*** Opening SOURCE RECORDS ***

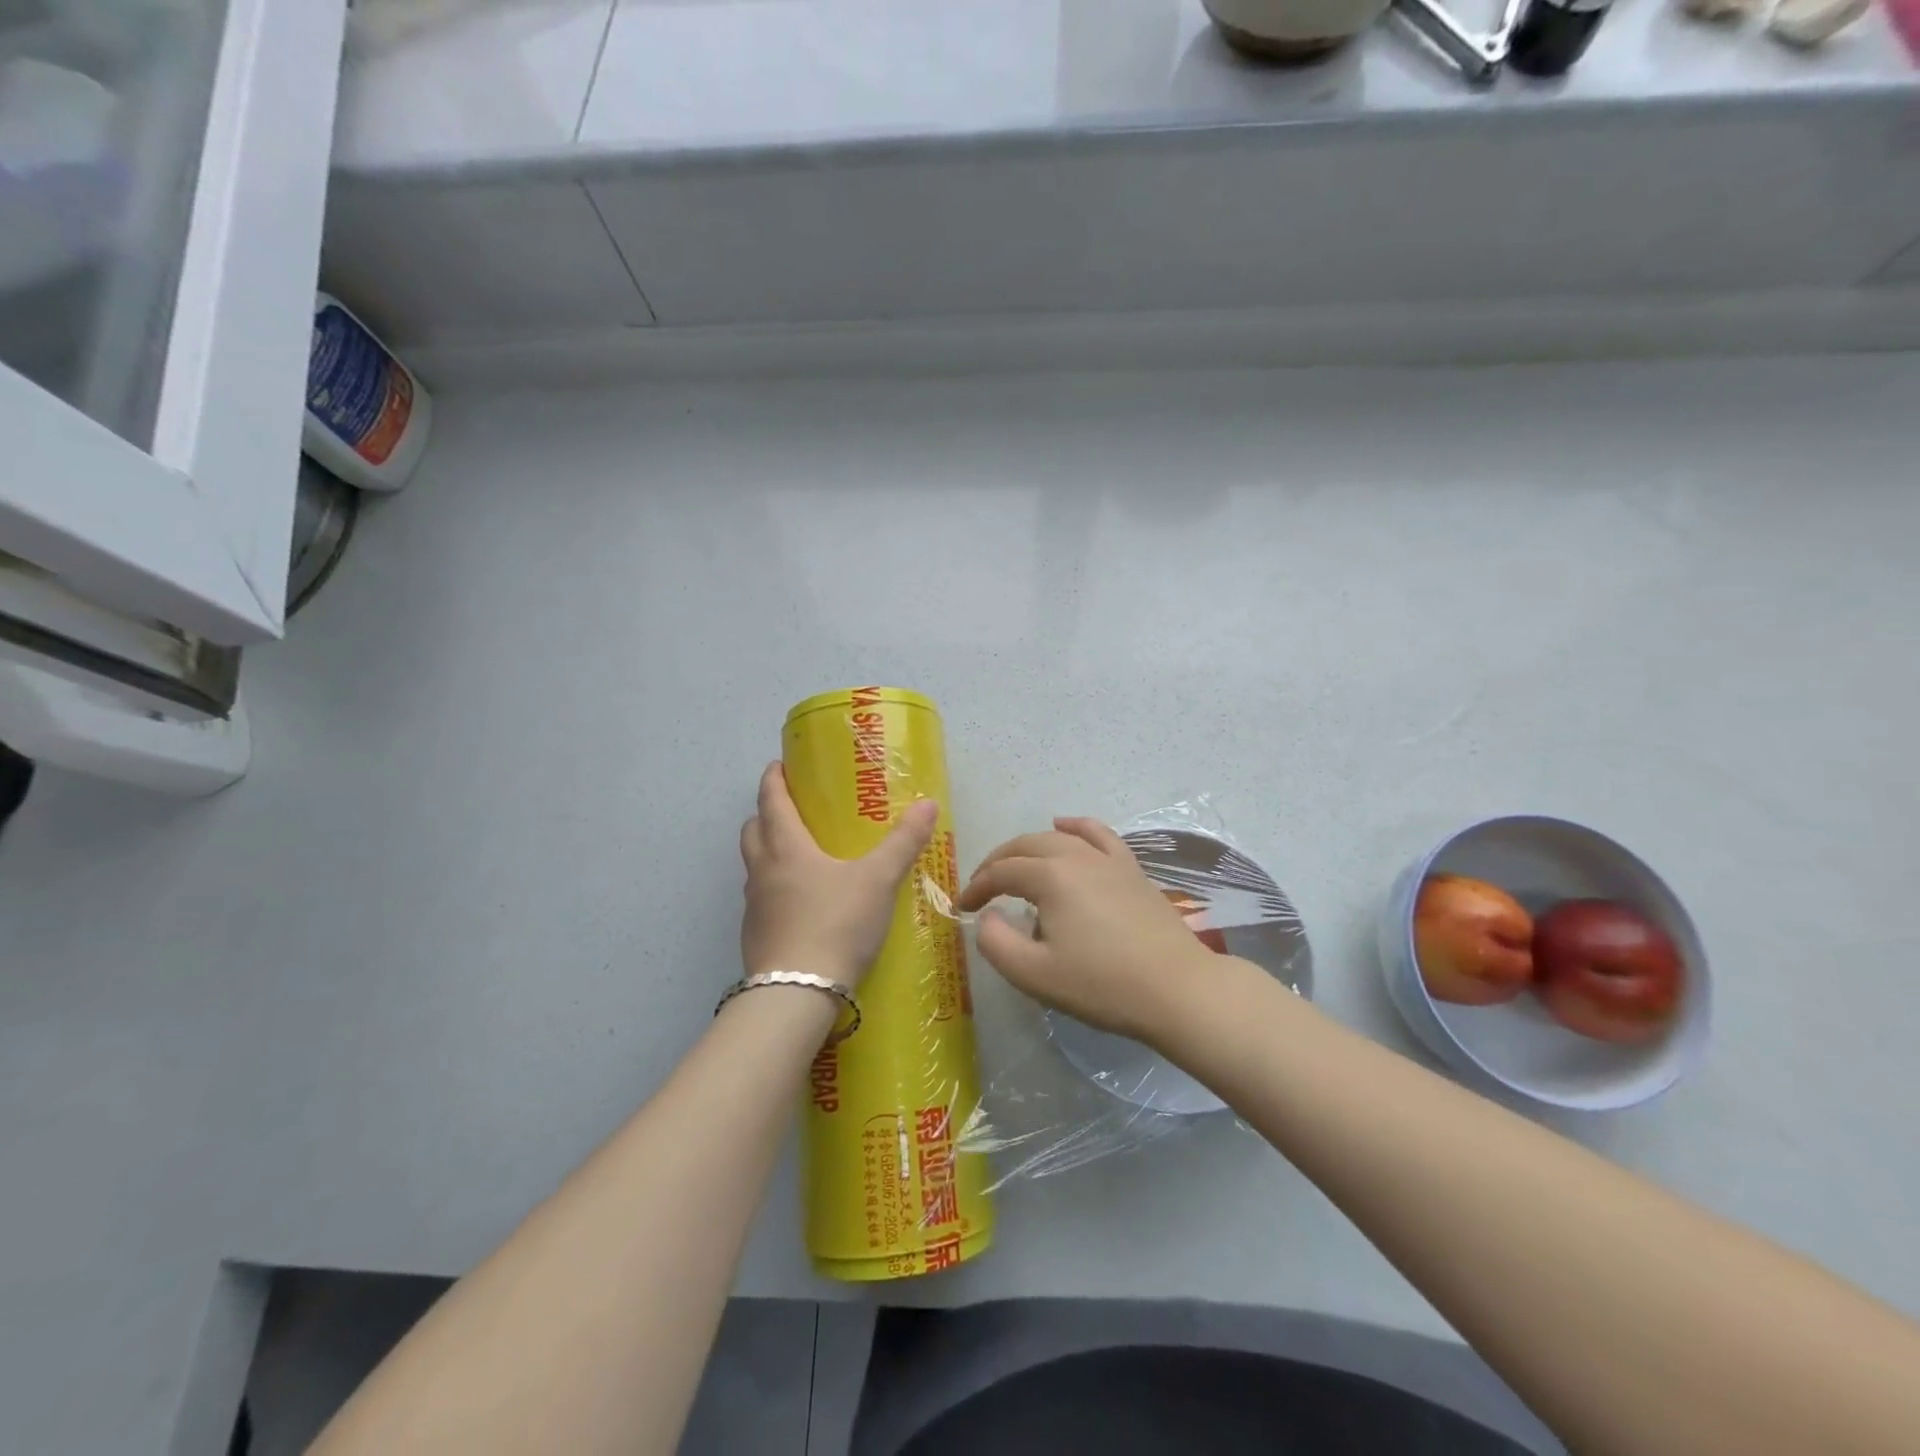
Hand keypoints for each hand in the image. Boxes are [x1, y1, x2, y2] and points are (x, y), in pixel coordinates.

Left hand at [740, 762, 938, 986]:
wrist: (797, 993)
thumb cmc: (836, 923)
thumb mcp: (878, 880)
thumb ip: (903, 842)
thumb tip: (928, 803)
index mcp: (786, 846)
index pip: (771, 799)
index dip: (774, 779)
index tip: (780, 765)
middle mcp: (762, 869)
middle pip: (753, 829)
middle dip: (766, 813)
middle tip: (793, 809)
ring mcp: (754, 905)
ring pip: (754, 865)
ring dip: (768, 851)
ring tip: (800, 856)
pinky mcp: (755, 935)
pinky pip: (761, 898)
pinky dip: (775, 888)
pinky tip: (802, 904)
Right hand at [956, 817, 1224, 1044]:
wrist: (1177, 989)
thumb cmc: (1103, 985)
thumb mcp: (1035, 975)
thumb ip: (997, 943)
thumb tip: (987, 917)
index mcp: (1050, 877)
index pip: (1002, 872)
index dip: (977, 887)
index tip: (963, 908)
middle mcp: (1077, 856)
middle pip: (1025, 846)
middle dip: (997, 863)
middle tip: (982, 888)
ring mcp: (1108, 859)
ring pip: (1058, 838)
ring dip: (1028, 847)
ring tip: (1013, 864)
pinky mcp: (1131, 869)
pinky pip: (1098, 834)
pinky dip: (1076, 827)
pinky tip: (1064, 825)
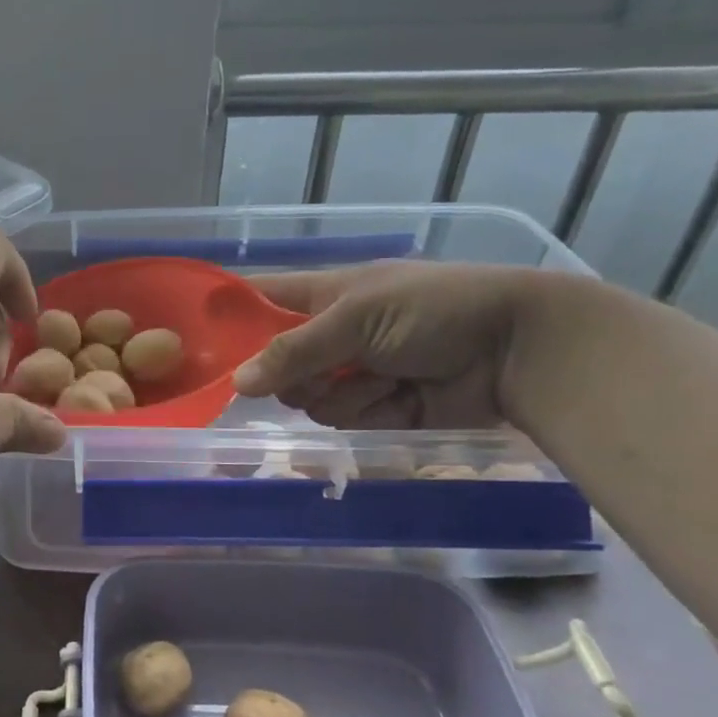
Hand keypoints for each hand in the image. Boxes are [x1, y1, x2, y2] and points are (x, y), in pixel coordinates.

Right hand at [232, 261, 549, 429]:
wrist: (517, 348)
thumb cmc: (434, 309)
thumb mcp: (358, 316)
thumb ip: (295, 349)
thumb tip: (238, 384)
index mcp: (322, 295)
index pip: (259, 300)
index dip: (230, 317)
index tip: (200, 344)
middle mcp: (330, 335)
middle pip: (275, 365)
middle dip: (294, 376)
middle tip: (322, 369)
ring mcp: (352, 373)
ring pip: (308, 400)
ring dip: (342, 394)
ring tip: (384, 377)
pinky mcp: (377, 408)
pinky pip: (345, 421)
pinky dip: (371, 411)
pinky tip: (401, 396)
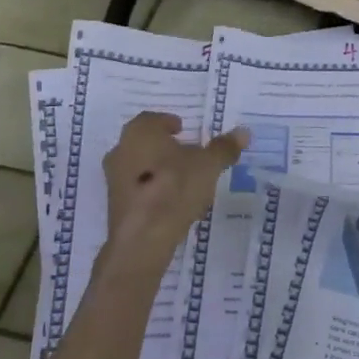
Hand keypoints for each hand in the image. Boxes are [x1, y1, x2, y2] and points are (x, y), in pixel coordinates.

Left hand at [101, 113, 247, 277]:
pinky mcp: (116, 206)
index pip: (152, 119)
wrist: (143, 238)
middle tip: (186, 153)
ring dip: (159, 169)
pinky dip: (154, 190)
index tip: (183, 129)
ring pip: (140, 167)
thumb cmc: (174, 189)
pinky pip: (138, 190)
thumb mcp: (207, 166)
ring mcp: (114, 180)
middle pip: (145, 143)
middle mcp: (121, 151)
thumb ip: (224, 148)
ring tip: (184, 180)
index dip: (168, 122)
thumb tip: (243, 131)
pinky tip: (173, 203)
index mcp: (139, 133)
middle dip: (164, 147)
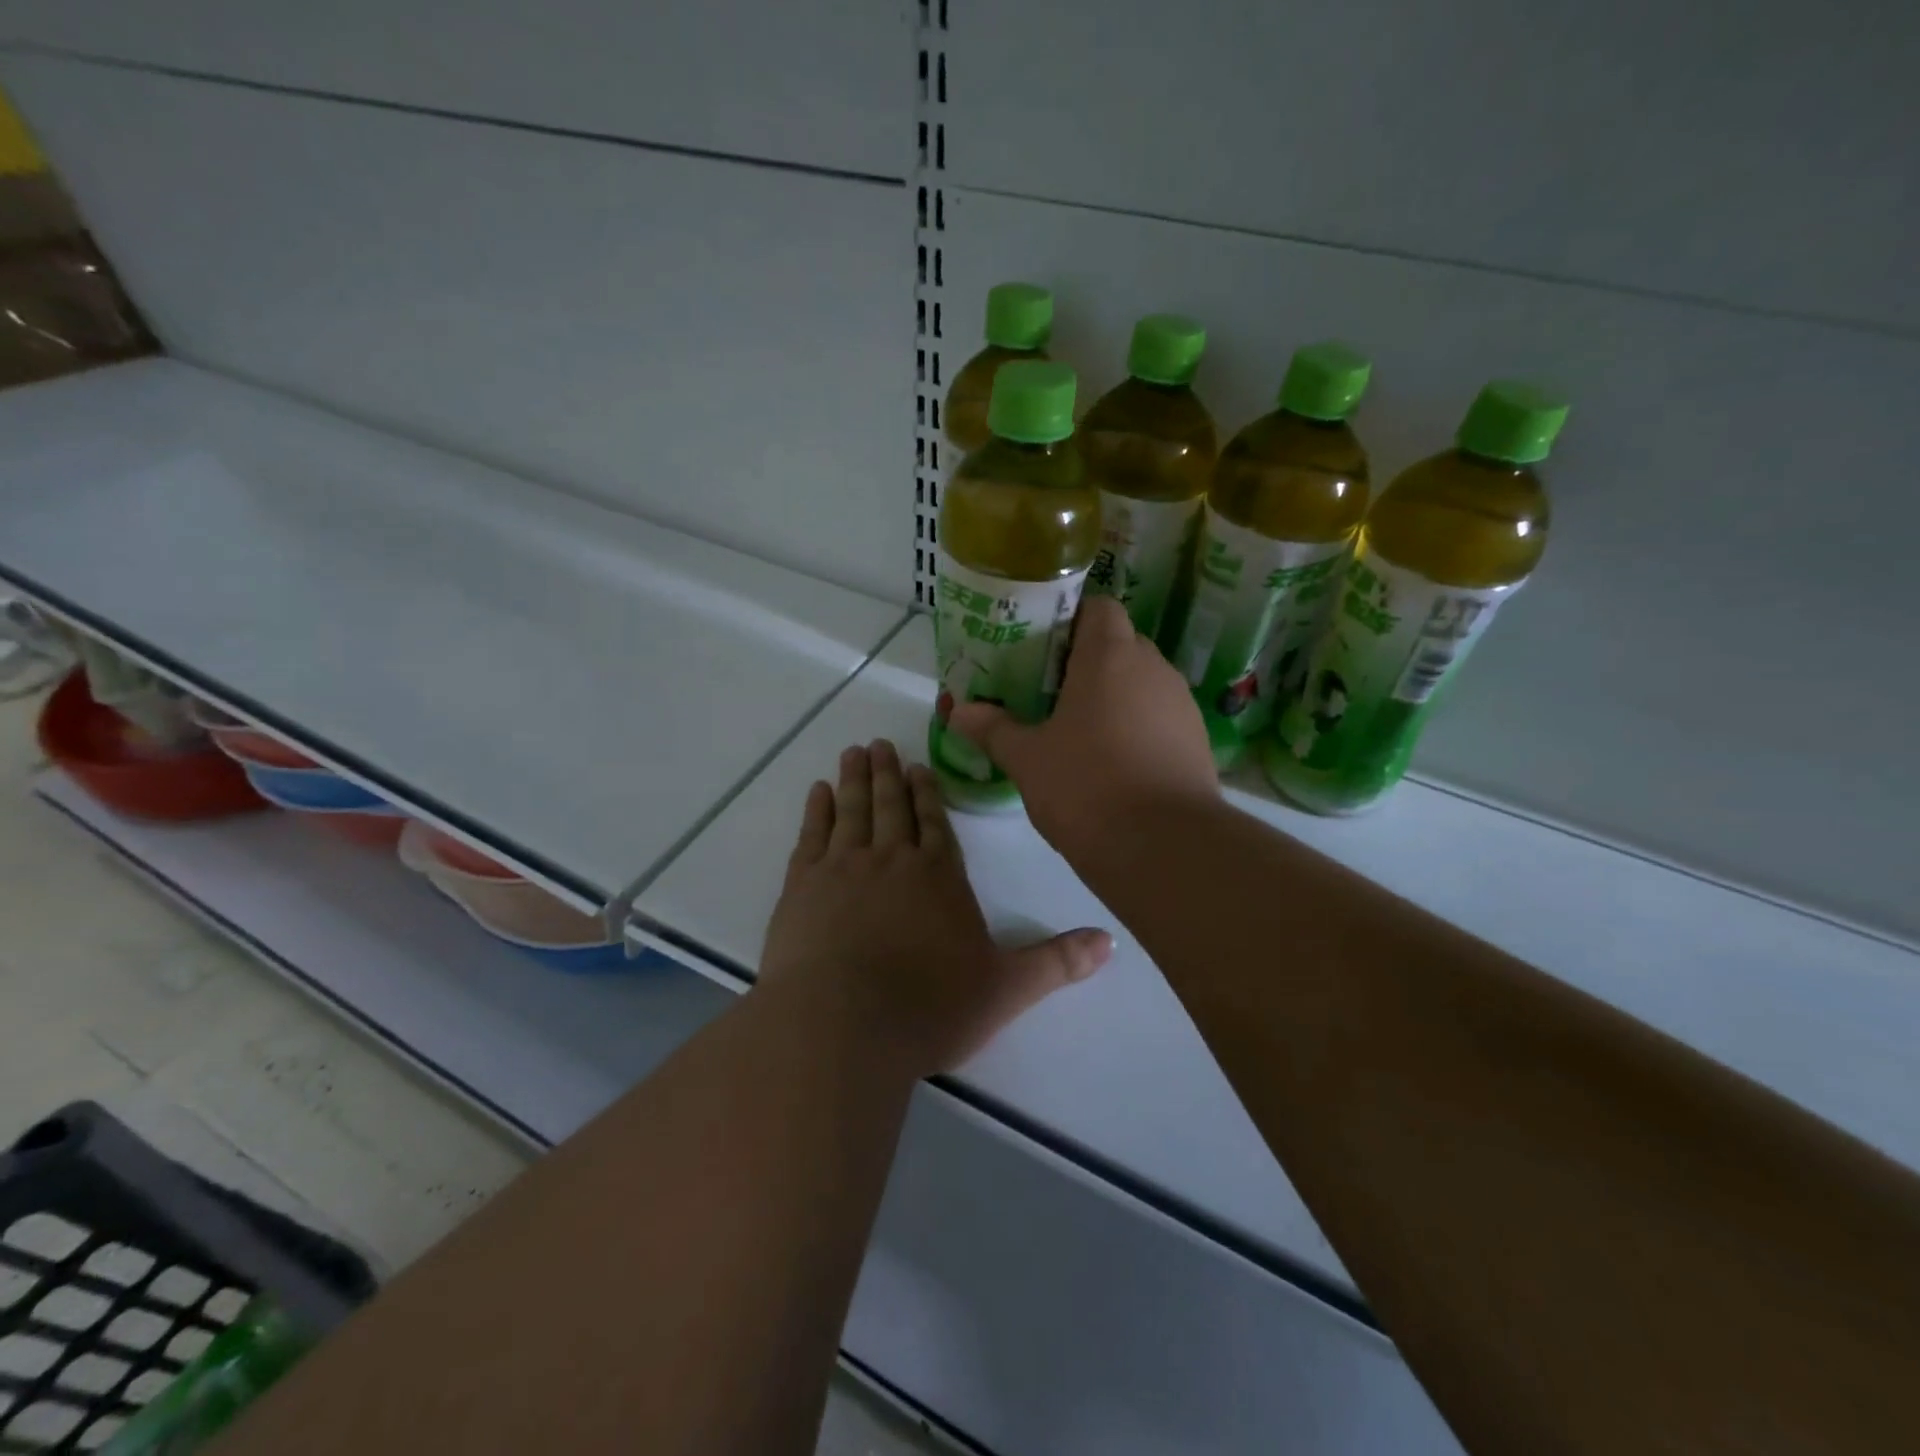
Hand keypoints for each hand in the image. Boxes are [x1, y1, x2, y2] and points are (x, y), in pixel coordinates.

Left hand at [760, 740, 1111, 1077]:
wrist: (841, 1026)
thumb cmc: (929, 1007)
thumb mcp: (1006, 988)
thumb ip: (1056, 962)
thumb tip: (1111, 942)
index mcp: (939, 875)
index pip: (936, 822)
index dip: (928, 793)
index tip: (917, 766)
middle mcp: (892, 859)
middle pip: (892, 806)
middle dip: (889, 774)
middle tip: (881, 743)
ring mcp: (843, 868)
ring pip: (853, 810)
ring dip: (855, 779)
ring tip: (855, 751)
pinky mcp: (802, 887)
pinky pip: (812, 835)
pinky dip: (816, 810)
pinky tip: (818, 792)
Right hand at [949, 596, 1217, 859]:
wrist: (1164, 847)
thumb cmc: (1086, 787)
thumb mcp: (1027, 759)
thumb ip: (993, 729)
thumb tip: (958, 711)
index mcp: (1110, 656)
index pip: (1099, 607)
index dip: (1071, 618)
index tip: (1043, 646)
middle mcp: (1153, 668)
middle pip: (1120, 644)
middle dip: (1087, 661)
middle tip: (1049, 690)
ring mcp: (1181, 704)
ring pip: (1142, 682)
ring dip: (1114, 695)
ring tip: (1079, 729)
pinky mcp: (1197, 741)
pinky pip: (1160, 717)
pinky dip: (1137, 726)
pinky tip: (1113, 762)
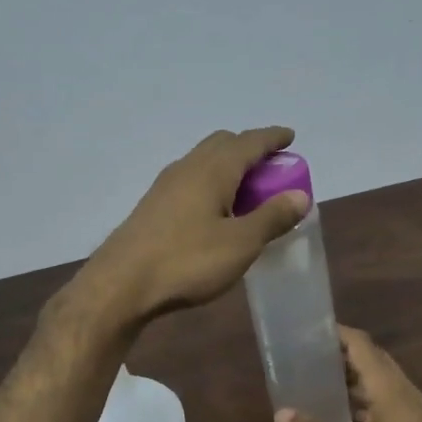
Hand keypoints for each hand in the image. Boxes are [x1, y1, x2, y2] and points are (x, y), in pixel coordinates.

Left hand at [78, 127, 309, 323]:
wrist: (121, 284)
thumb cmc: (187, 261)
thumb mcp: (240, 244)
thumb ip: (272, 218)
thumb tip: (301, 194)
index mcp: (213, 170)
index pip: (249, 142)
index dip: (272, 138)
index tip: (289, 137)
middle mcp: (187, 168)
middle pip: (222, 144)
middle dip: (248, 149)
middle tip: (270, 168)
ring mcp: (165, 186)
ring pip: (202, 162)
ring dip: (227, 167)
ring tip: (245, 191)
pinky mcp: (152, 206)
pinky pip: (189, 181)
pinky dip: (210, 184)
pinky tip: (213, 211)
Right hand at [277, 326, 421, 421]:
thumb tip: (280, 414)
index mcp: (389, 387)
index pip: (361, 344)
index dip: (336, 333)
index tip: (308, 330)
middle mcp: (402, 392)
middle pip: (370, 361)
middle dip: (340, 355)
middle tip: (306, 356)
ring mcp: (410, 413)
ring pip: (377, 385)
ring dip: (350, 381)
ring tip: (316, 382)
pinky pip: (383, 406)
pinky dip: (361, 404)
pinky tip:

*** Closing SOURCE RECORDS ***

Output each of the lines above exactly, apart from the images.

• [ANSWER AREA]
Hand keypoints for each hand in the image. Boxes are [x1, y1, x2, y2] and points are (x, y), in pixel coordinates.

Left hand at [740, 762, 938, 986]:
wrist: (797, 993)
thumb cmc: (836, 923)
thumb mcp: (878, 880)
thumb ip: (903, 842)
thumb tip: (928, 803)
index mcp: (786, 846)
index pip: (771, 799)
index dip: (774, 779)
index tip: (780, 765)
middle mcp: (762, 869)
middle pip: (753, 829)
middle dip: (766, 813)
middle tip: (793, 809)
ring mcp: (754, 905)
ring pip: (754, 865)
ring dip: (768, 851)
ring tip: (800, 856)
pinky mcp: (755, 935)
pinky pip: (761, 898)
pinky dip: (775, 888)
pinky tip: (802, 904)
Right hand at [956, 817, 1224, 1044]:
wrist: (1177, 989)
thumb cmc: (1103, 985)
thumb mcp: (1035, 975)
thumb ip: (997, 943)
thumb tip: (987, 917)
index mcp: (1050, 877)
index pip: (1002, 872)
index dip: (977, 887)
index tip: (963, 908)
middle mcp: (1077, 856)
middle pip: (1025, 846)
middle dip: (997, 863)
middle tip: (982, 888)
ring mcp: (1108, 859)
ring pip: (1058, 838)
ring dip: (1028, 847)
ring tip: (1013, 864)
pinky mcp: (1131, 869)
pinky pip: (1098, 834)
pinky dip: (1076, 827)
pinky tip: (1064, 825)
Hand keypoints for each hand in the image. Boxes are [x1, y1, x2, y2] and points are (x, y), in pixel coordinates.

Right hand at [232, 261, 549, 429]:
wrist: (517, 348)
thumb cmc: (434, 309)
thumb mcp: (358, 316)
thumb ip: (295, 349)
thumb tip: (238, 384)
index mcp: (322, 295)
index pip: (259, 300)
index dip: (230, 317)
index tip: (200, 344)
middle mcp: (330, 335)
middle pip: (275, 365)
middle dip: (294, 376)
middle tip: (322, 369)
ring mcp: (352, 373)
ring pip: (308, 400)
ring dip: (342, 394)
ring tip: (384, 377)
pinky mcp: (377, 408)
pinky pip: (345, 421)
pinky dip: (371, 411)
pinky tip: (401, 396)
Hand keypoints for each hand in the image. Boxes are [x1, y1, x2, y2] and points are (x, y), in pixel coordinates.

Left hand at [101, 113, 247, 277]:
pinky mcp: (116, 206)
index pip: (152, 119)
wrist: (143, 238)
middle tip: (186, 153)
ring dip: (159, 169)
pinky dip: (154, 190)
index tip: (183, 129)
ring pip: (140, 167)
thumb cmc: (174, 189)
pinky pip: (138, 190)
thumb mcp: (207, 166)
ring mcp: (114, 180)
middle pip: (145, 143)
middle mcp: (121, 151)
thumb ip: (224, 148)
ring tip: (184, 180)
index dip: (168, 122)
thumb tip: (243, 131)
pinky tip: (173, 203)
index mcp: (139, 133)
middle dip: (164, 147)
Hand keypoints for each hand in the image. Boxes are [x1, y1, x2, y2] and points are (x, y), in pixel coordinates.

Left hand at [760, 740, 1111, 1077]:
wrist: (841, 1026)
thumb cmc: (929, 1007)
thumb mcp: (1006, 988)
thumb ip: (1056, 962)
thumb tip: (1111, 942)
index mcp: (939, 875)
index pip: (936, 822)
index dip: (928, 793)
index tip: (917, 766)
middle mcp: (892, 859)
middle pip: (892, 806)
middle dip: (889, 774)
middle tip: (881, 743)
ring mcp: (843, 868)
ring pip: (853, 810)
ring dip: (855, 779)
ring tip: (855, 751)
pinky mcp: (802, 887)
pinky pip: (812, 835)
pinky dip: (816, 810)
pinky tip: (818, 792)
Right hand at [949, 596, 1217, 859]:
wrist: (1164, 847)
thumb cmc: (1086, 787)
thumb mcp: (1027, 759)
thumb ip: (993, 729)
thumb tip: (958, 711)
index mcp: (1110, 656)
index pip: (1099, 607)
index dip: (1071, 618)
index tip: (1043, 646)
middle mcp: (1153, 668)
middle pip: (1120, 644)
middle dip: (1087, 661)
middle tip: (1049, 690)
ring mcp: (1181, 704)
ring pip: (1142, 682)
ring dip: (1114, 695)
ring tip: (1079, 729)
pinky mcp: (1197, 741)
pinky pip: (1160, 717)
pinky dip: (1137, 726)
pinky tip: (1113, 762)
Hand keypoints for each hand in the image. Boxes are [x1, y1, x2, y2] and points are (x, y), in pixel coordinates.

Left hand at [78, 127, 309, 323]:
wrist: (121, 284)
thumb cmc: (187, 261)
thumb mcp: (240, 244)
thumb ip: (272, 218)
thumb tip: (301, 194)
index mcp: (213, 170)
index pip: (249, 142)
index dip: (272, 138)
index tip: (289, 137)
middle mcp: (187, 168)
middle pip: (222, 144)
middle dip: (248, 149)
middle tip: (270, 168)
ring mcp: (165, 186)
ring pip: (202, 162)
ring dip: (227, 167)
ring tip: (245, 191)
pinky mcp: (152, 206)
pinky pip: (189, 181)
pinky dip: (210, 184)
pinky tip: (213, 211)
Right hand at [277, 326, 421, 421]:
thumb tip: (280, 414)
index mcp: (389, 387)
index pip: (361, 344)
index dip: (336, 333)
index tip: (308, 330)
middle mcp: (402, 392)
middle pip: (370, 361)
middle dip: (340, 355)
middle tip: (306, 356)
ring mcp: (410, 413)
ring pip: (377, 385)
ring dip: (350, 381)
ring tip: (316, 382)
pinky pip: (383, 406)
pinky dip: (361, 404)
pinky tip:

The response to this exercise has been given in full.